Guiding Principles The following principles are central to the attainment of the strategic objectives of this Policy:

i.       The Public Trust Doctrine, which recognizes that the State is a trustee of all natural resources, the enjoyment of which is subject to a measure of control necessary to protect the legitimate interest of all sections and stakeholders in the larger framework of strategic national interests;

ii.     Environmental Right, which ensures that every Nigerian has a right to a clean and healthy environment and a duty to safeguard and enhance the environment;

iii.   Environmental Offsetting, which requires that where for exceptional reasons of overriding public interest, the general obligation to protect threatened or endangered species and natural systems that are of special importance to sustaining life, providing livelihoods, or general well-being cannot be provided, such cost-effective offsetting measures must be undertaken by the proponents of an activity to restore as nearly as may be feasible the lost environmental services to the community;

iv.   The Polluter Pays Principle, which prescribes that the polluter should bear the cost of preventing, and remediating pollution;

v.     The User Pays Principle in which the cost of a resource to a user must include all the environmental costs associated with its extraction, transformation and use (including the costs of alternative or future uses forgone);

vi.   The Precautionary Principle, which holds that where there are threats of serious or irreversible damage, the lack of full scientific knowledge shall not be used as a reason for postponing cost-effective means to prevent environmental degradation;

vii.            The Subsidiarity Principle, which reflects the a preference for making decisions at the lowest level of government or social organization where the issue can be effectively managed – decisions made at the local level are often viewed as more likely to take account of local environmental conditions and the opinions of the local people who often bear the highest environmental costs of development;

viii.         Pollution Prevention Pays Principle, which encourages Industry to invest positively to prevent pollution;

ix.   The Principle of Inter-generational Equity, which requires that the needs of the present generation are met without compromising the ability of future generations to meet their own needs;

x.     The Principle of Intra-generational Equity, which requires that different groups of people within the country and within the present generation have the right to benefit equally from the exploitation of resources and that they have equal right to a clean and healthy environment;

xi.   The Principle of Participation, which requires that decisions should, as much as possible, be made by the people or on their behalf by representatives chosen by them;

xii.            International Cooperation in which the country will domesticate multilateral environmental agreements (MEAs) and regional instruments and implement them cooperatively for better environmental management of shared resources. In this regard, the country will take cognizance of all relevant international agreement on the environment and mainstream them in the protection of Nigeria’s environment;

xiii.         Good Environmental Governance in which rule of law, effective institutions, transparency and accountability, respect for human rights and the meaningful participation of citizens will be integrated in environmental management;

xiv.           Integrated Ecosystem Approach to conserving environmental resources is adopted and enhanced to ensure that all the country’s ecosystems are managed for sustainable development and benefits of the people.

**Available data:**

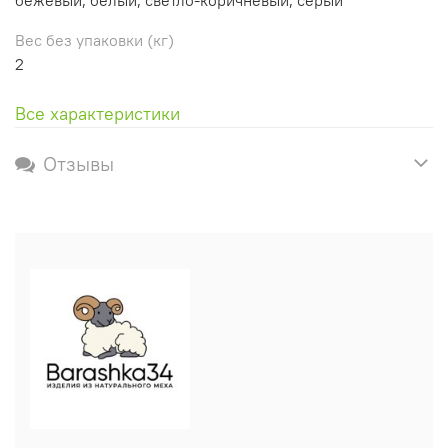
Вес без упаковки (кг)
2
Все характеристики
Отзывы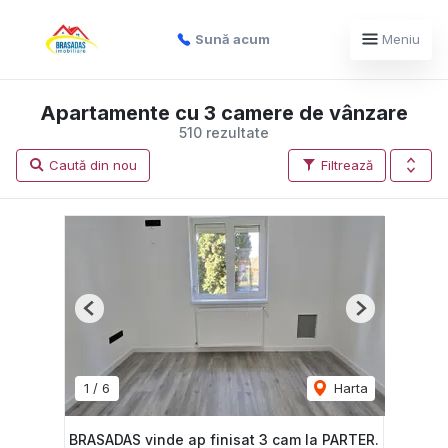
Sună acum
Meniu
Apartamente cu 3 camere de vânzare
510 rezultate
Caută din nou
Filtrează
Previous
Next
1
/
6
Harta
BRASADAS vinde ap finisat 3 cam la PARTER.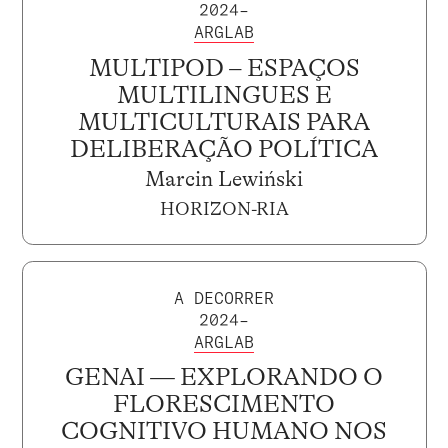
2024–
ARGLAB
MULTIPOD – ESPAÇOS
MULTILINGUES E
MULTICULTURAIS PARA
DELIBERAÇÃO POLÍTICA
Marcin Lewiński
HORIZON-RIA
A DECORRER
2024–
ARGLAB
GENAI — EXPLORANDO O
FLORESCIMENTO
COGNITIVO HUMANO NOS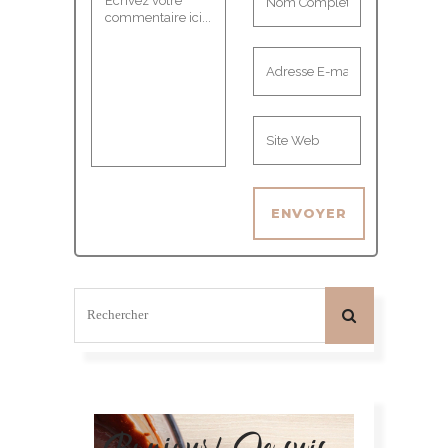
Bonjour! Je suis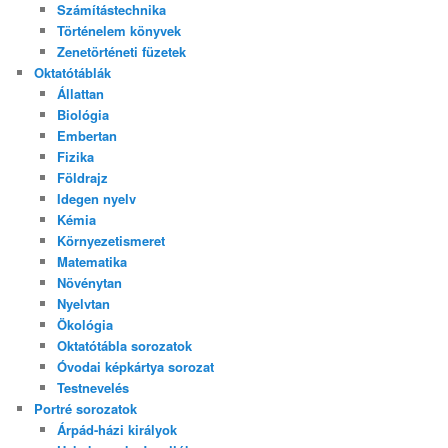
Számítástechnika
Történelem könyvek
Zenetörténeti füzetek
Oktatótáblák
Állattan
Biológia
Embertan
Fizika
Földrajz
Idegen nyelv
Kémia
Környezetismeret
Matematika
Növénytan
Nyelvtan
Ökológia
Oktatótábla sorozatok
Óvodai képkártya sorozat
Testnevelés
Portré sorozatok
Árpád-házi királyok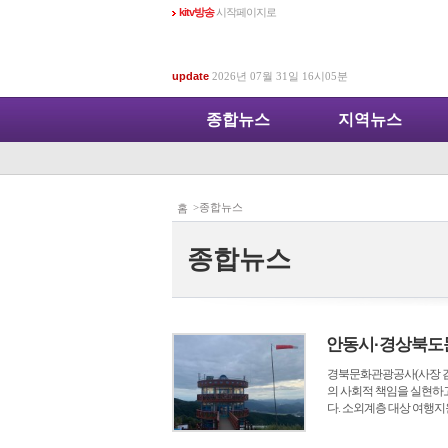
kitv방송
시작페이지로
update
2026년 07월 31일 16시05분
종합뉴스
지역뉴스
>종합뉴스
홈
종합뉴스
안동시·경상북도
경북문화관광공사(사장 김
의 사회적 책임을 실현하
다. 소외계층 대상 여행지원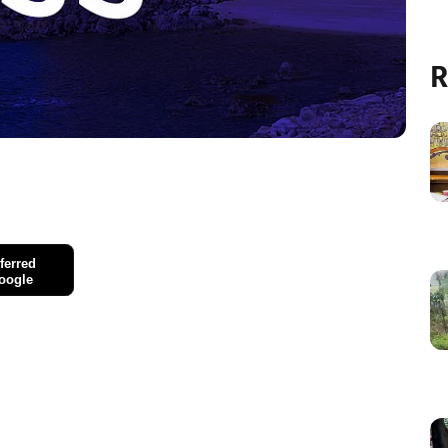
R
ferred
oogle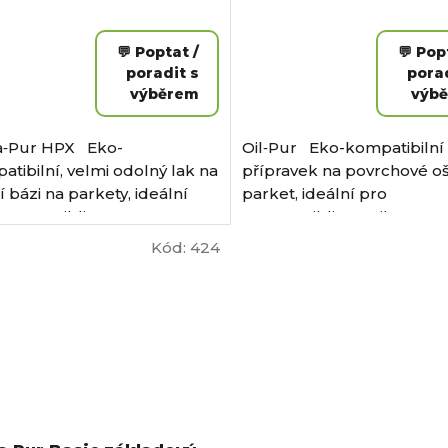
💬 Poptat /
💬 Pop
poradit s
porad
výběrem
výb
‑Pur HPX Eko-
Oil‑Pur Eko-kompatibilní
tibilní, velmi odolný lak na
přípravek na povrchové oš
 bázi na parkety, ideální
parket, ideální pro
GreenBuilding. Aqua-Pur
GreenBuilding. Oil-Pur
zvyšuje přirozenost dřeva a
kombinuje praktičnost pou
Kód:
424
uje...
snadnou...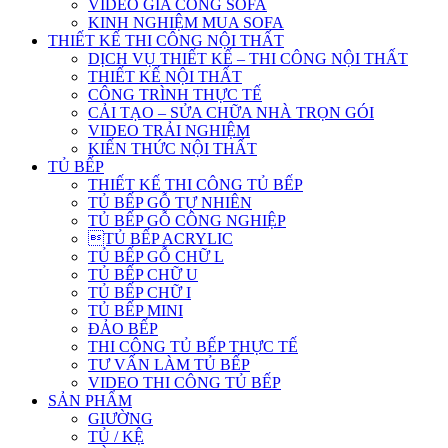
VIDEO GIA CÔNG SOFA
KINH NGHIỆM MUA SOFA
THIẾT KẾ THI CÔNG NỘI THẤT
DỊCH VỤ THIẾT KẾ – THI CÔNG NỘI THẤT
THIẾT KẾ NỘI THẤT
CÔNG TRÌNH THỰC TẾ
CẢI TẠO – SỬA CHỮA NHÀ TRỌN GÓI
VIDEO TRẢI NGHIỆM
KIẾN THỨC NỘI THẤT
TỦ BẾP
THIẾT KẾ THI CÔNG TỦ BẾP
TỦ BẾP GỖ TỰ NHIÊN
TỦ BẾP GỖ CÔNG NGHIỆP
TỦ BẾP ACRYLIC
TỦ BẾP GỖ CHỮ L
TỦ BẾP CHỮ U
TỦ BẾP CHỮ I
TỦ BẾP MINI
ĐẢO BẾP
THI CÔNG TỦ BẾP THỰC TẾ
TƯ VẤN LÀM TỦ BẾP
VIDEO THI CÔNG TỦ BẾP
SẢN PHẨM
GIƯỜNG
TỦ / KỆ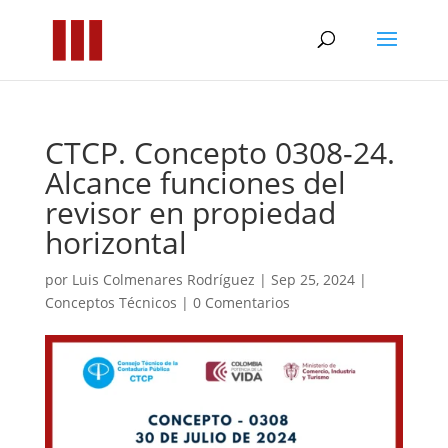
CTCP. Concepto 0308-24.
Alcance funciones del
revisor en propiedad
horizontal
por
Luis Colmenares Rodríguez
|
Sep 25, 2024
|
Conceptos Técnicos
|
0 Comentarios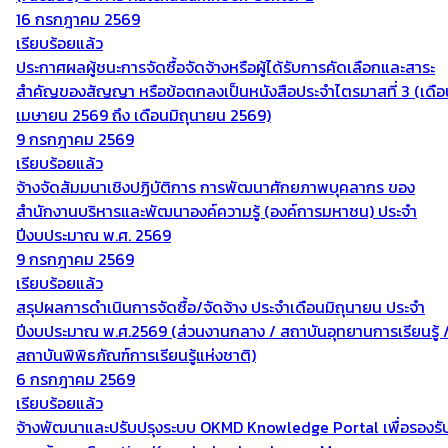
16 กรกฎาคม 2569
เรียบร้อยแล้ว
ประกาศผลผู้ชนะการจัดซื้อจัดจ้างหรือผู้ได้รับการคัดเลือกและสาระ
สำคัญของสัญญา หรือข้อตกลงเป็นหนังสือประจำไตรมาสที่ 3 (เดือ
เมษายน 2569 ถึง เดือนมิถุนายน 2569)
9 กรกฎาคม 2569
เรียบร้อยแล้ว
จ้างจัดสัมมนาเชิงปฏิบัติการ การพัฒนาศักยภาพบุคลากร ของ
สำนักงานบริหารและพัฒนาองค์ความรู้ (องค์การมหาชน) ประจำ
ปีงบประมาณ พ.ศ. 2569
9 กรกฎาคม 2569
เรียบร้อยแล้ว
สรุปผลการดำเนินการจัดซื้อ/จัดจ้าง ประจำเดือนมิถุนายน ประจำ
ปีงบประมาณ พ.ศ.2569 (ส่วนงานกลาง / สถาบันอุทยานการเรียนรู้ 
สถาบันพิพิธภัณฑ์การเรียนรู้แห่งชาติ)
6 กรกฎาคม 2569
เรียบร้อยแล้ว
จ้างพัฒนาและปรับปรุงระบบ OKMD Knowledge Portal เพื่อรองรั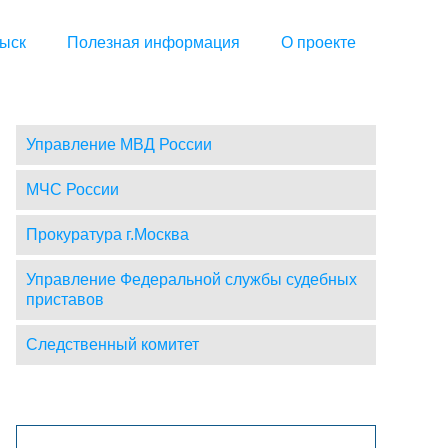
ыск
Полезная информация
О проекте
Управление МВД России
МЧС России
Прокуратура г.Москва
Управление Федеральной службы судебных
приставов
Следственный комитет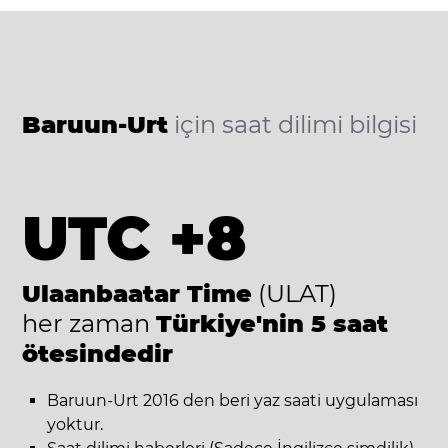
Baruun-Urt
için saat dilimi bilgisi
UTC +8
Ulaanbaatar Time
(ULAT)
her zaman
Türkiye'nin 5 saat
ötesindedir
Baruun-Urt 2016 den beri yaz saati uygulaması
yoktur.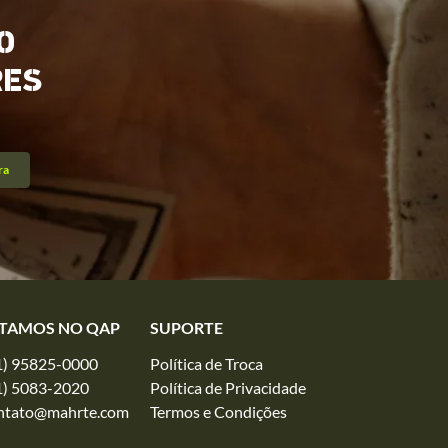
O
RES
ra
TAMOS NO QAP
SUPORTE
1) 95825-0000
Política de Troca
1) 5083-2020
Política de Privacidade
ntato@mahrte.com
Termos e Condições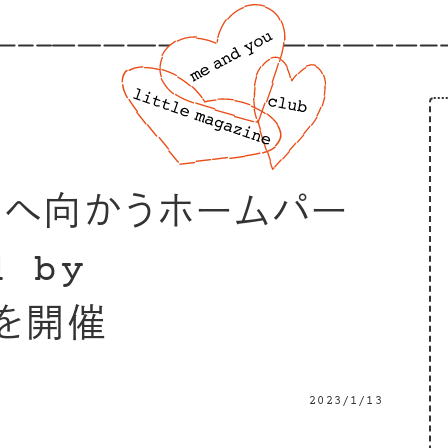
“光へ向かうホームパー
d by
 を開催
2023/1/13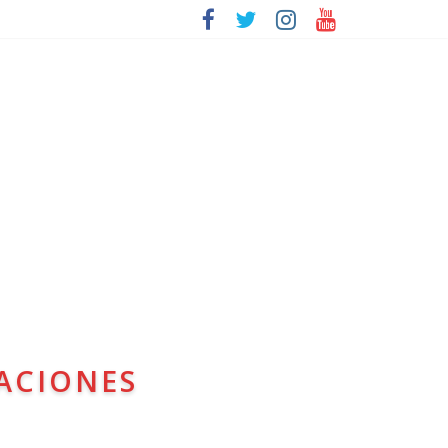
ACIONES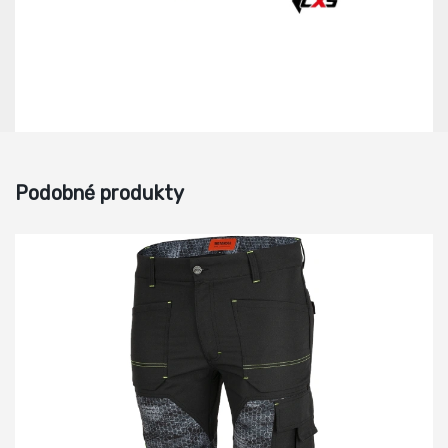
Podobné produkty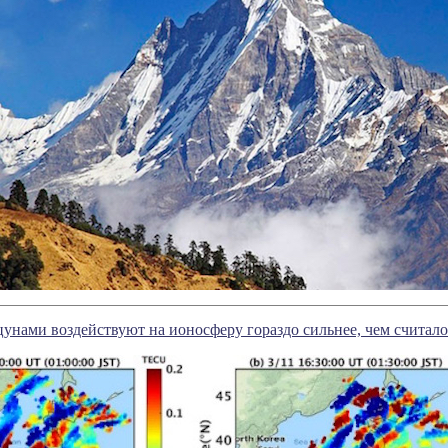
цунами воздействуют на ионосферу гораздо сильнее, чем считало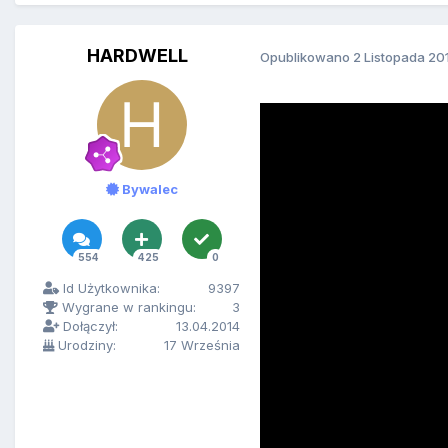
HARDWELL
Opublikowano
2 Listopada 20
Bywalec
554
425
0
Id Użytkownika:
9397
Wygrane w rankingu:
3
Dołączył:
13.04.2014
Urodziny:
17 Września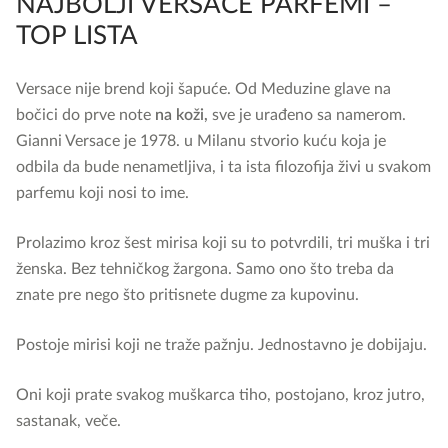
NAJBOLJI VERSACE PARFEMI –
TOP LISTA
Versace nije brend koji šapuće. Od Meduzine glave na
bočici do prve note
na koži,
sve je urađeno sa namerom.
Gianni Versace je 1978. u Milanu stvorio kuću koja je
odbila da bude nenametljiva, i ta ista filozofija živi u svakom
parfemu koji nosi to ime.
Prolazimo kroz šest mirisa koji su to potvrdili, tri muška i tri
ženska. Bez tehničkog žargona. Samo ono što treba da
znate pre nego što pritisnete dugme za kupovinu.
Postoje mirisi koji ne traže pažnju. Jednostavno je dobijaju.
Oni koji prate svakog muškarca tiho, postojano, kroz jutro,
sastanak, veče.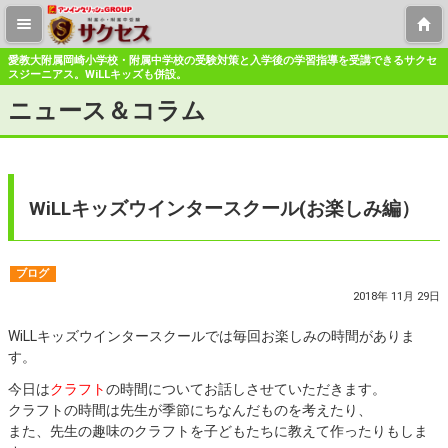
愛教大附属岡崎小学校・附属中学校の受験対策と入学後の学習指導を受講できるサクセ
スジーニアス。WiLLキッズも併設。
ニュース＆コラム
WiLLキッズウインタースクール(お楽しみ編）
ブログ
2018年 11月 29日
WiLLキッズウインタースクールでは毎回お楽しみの時間がありま
す。
今日は
クラフト
の時間についてお話しさせていただきます。
クラフトの時間は先生が季節にちなんだものを考えたり、
また、先生の趣味のクラフトを子どもたちに教えて作ったりもしま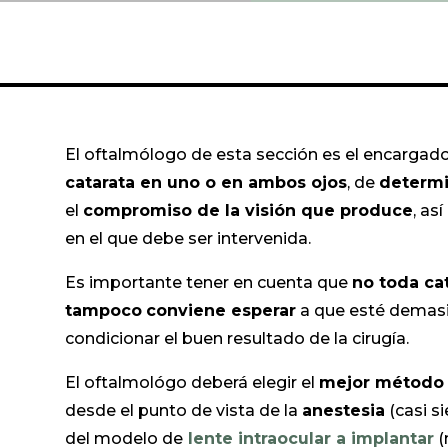
El oftalmólogo de esta sección es el encargad
catarata en uno o en ambos ojos
, de
determi
el
compromiso de la visión que produce
, as
en el que debe ser intervenida.
Es importante tener en cuenta que
no toda ca
tampoco
conviene esperar
a que esté demas
condicionar el buen resultado de la cirugía.
El oftalmológo deberá elegir el
mejor método p
desde el punto de vista de la
anestesia
(casi s
del modelo de
lente intraocular a implantar
(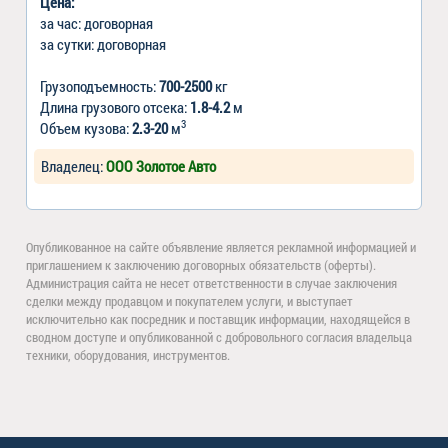
Цена:
за час: договорная
за сутки: договорная
Грузоподъемность:
700-2500
кг
Длина грузового отсека:
1.8-4.2
м
3
Объем кузова:
2.3-20
м
Владелец:
ООО Золотое Авто
Опубликованное на сайте объявление является рекламной информацией и
приглашением к заключению договорных обязательств (оферты).
Администрация сайта не несет ответственности в случае заключения
сделки между продавцом и покупателем услуги, и выступает
исключительно как посредник и поставщик информации, находящейся в
сводном доступе и опубликованной с добровольного согласия владельца
техники, оборудования, инструментов.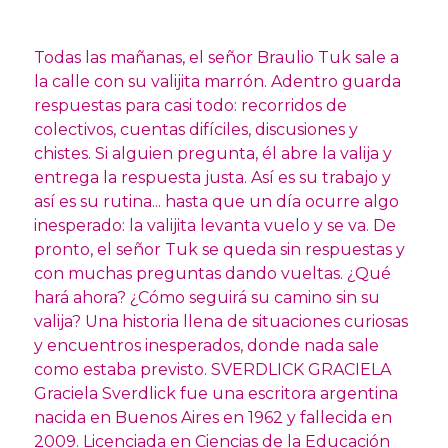
Todas las mañanas, el señor Braulio Tuk sale a
la calle con su valijita marrón. Adentro guarda
respuestas para casi todo: recorridos de
colectivos, cuentas difíciles, discusiones y
chistes. Si alguien pregunta, él abre la valija y
entrega la respuesta justa. Así es su trabajo y
así es su rutina... hasta que un día ocurre algo
inesperado: la valijita levanta vuelo y se va. De
pronto, el señor Tuk se queda sin respuestas y
con muchas preguntas dando vueltas. ¿Qué
hará ahora? ¿Cómo seguirá su camino sin su
valija? Una historia llena de situaciones curiosas
y encuentros inesperados, donde nada sale
como estaba previsto. SVERDLICK GRACIELA
Graciela Sverdlick fue una escritora argentina
nacida en Buenos Aires en 1962 y fallecida en
2009. Licenciada en Ciencias de la Educación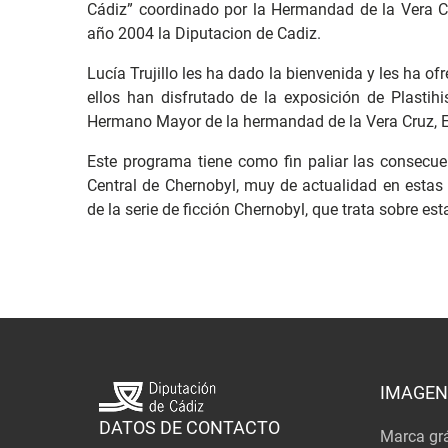
Cádiz” coordinado por la Hermandad de la Vera Cr
año 2004 la Diputacion de Cadiz.
Lucía Trujillo les ha dado la bienvenida y les ha of
ellos han disfrutado de la exposición de Plastih
Hermano Mayor de la hermandad de la Vera Cruz, E
Este programa tiene como fin paliar las consecue
Central de Chernobyl, muy de actualidad en estas 
de la serie de ficción Chernobyl, que trata sobre e
IMAGEN
DATOS DE CONTACTO
Marca grá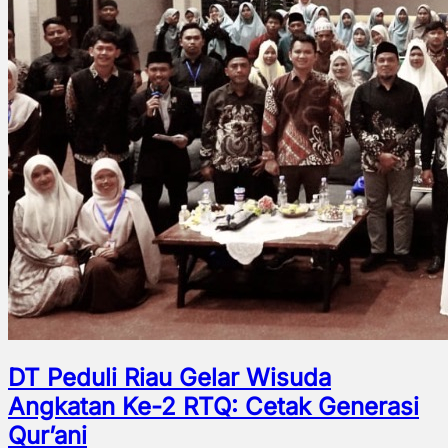
DT Peduli Riau Gelar Wisuda
Angkatan Ke-2 RTQ: Cetak Generasi
Qur’ani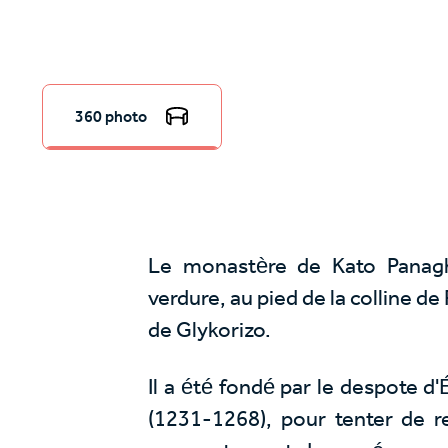
360 photo
Le monastère de Kato Panag
verdure, au pied de la colline de 
de Glykorizo.
Il a été fondé par le despote 
(1231-1268), pour tenter de r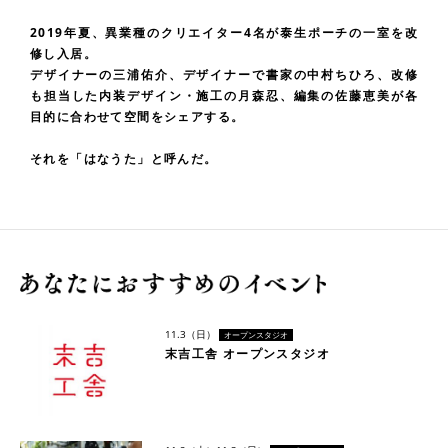
2019年夏、異業種のクリエイター4名が泰生ポーチの一室を改
修し入居。
デザイナーの三浦佑介、デザイナーで書家の中村ちひろ、改修
も担当した内装デザイン・施工の月森忍、編集の佐藤恵美が各
目的に合わせて空間をシェアする。
それを「はなうた」と呼んだ。
11.3（日）
オープンスタジオ
末吉工舎 オープンスタジオ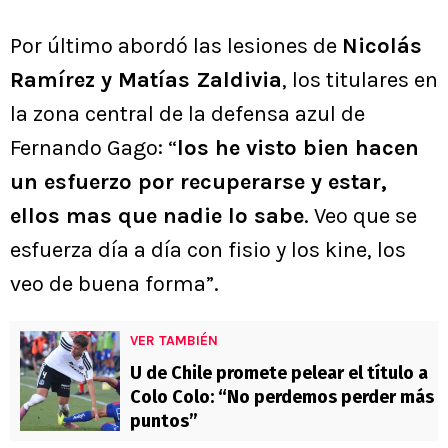
Por último abordó las lesiones de
Nicolás
Ramírez y Matías Zaldivia
, los titulares en
la zona central de la defensa azul de
Fernando Gago: “
los he visto bien hacen
un esfuerzo por recuperarse y estar,
ellos mas que nadie lo sabe
. Veo que se
esfuerza día a día con fisio y los kine, los
veo de buena forma”.
VER TAMBIÉN
U de Chile promete pelear el título a
Colo Colo: “No perdemos perder más
puntos”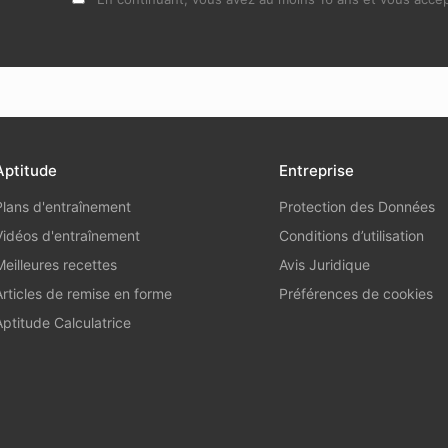
Aptitude
Entreprise
Plans d'entraînement
Protection des Données
Vidéos d'entraînement
Conditions d’utilisation
Meilleures recettes
Avis Juridique
Articles de remise en forme
Préférences de cookies
Aptitude Calculatrice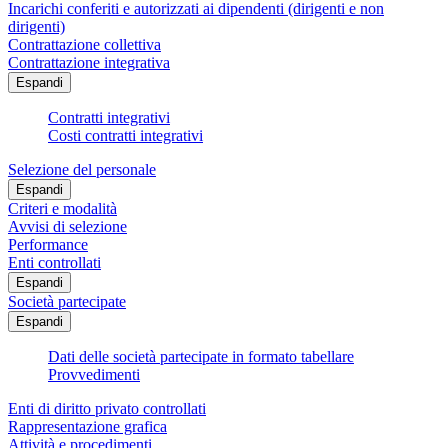
Incarichi conferiti e autorizzati ai dipendenti (dirigenti e non
dirigenti)
Contrattazione collettiva
Contrattazione integrativa
Espandi
Contratti integrativi
Costi contratti integrativi
Selezione del personale
Espandi
Criteri e modalità
Avvisi di selezione
Performance
Enti controllati
Espandi
Società partecipate
Espandi
Dati delle società partecipate in formato tabellare
Provvedimenti
Enti di diritto privato controllati
Rappresentazione grafica
Attività e procedimenti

**Set of tasks:**
A - According to the guiding principles, who should bear the cost of preventing and remediating pollution?
B - For each statement, say yes or no to whether it agrees with the guiding principles, and quote the words that decide it. (i) The Public Trust Doctrine treats the State as a trustee of all natural resources. (ii) Under the Precautionary Principle, cost-effective measures may be postponed until full scientific knowledge is available. (iii) The Subsidiarity Principle prefers decisions made at the highest level of government.
C - From the guiding principles, extract word for word the part that opens with the words containing "xiii.         Good Environmental" and closes with "of the people.".

**Replies:**
A - The polluter.

B -
(i) Yes: "the State is a trustee of all natural resources"
(ii) No: "the lack of full scientific knowledge shall not be used as a reason for postponing cost-effective means to prevent environmental degradation"
(iii) No: "making decisions at the lowest level of government or social organization where the issue can be effectively managed"

C -
xiii.         Good Environmental Governance in which rule of law, effective institutions, transparency and accountability, respect for human rights and the meaningful participation of citizens will be integrated in environmental management;

xiv.           Integrated Ecosystem Approach to conserving environmental resources is adopted and enhanced to ensure that all the country’s ecosystems are managed for sustainable development and benefits of the people.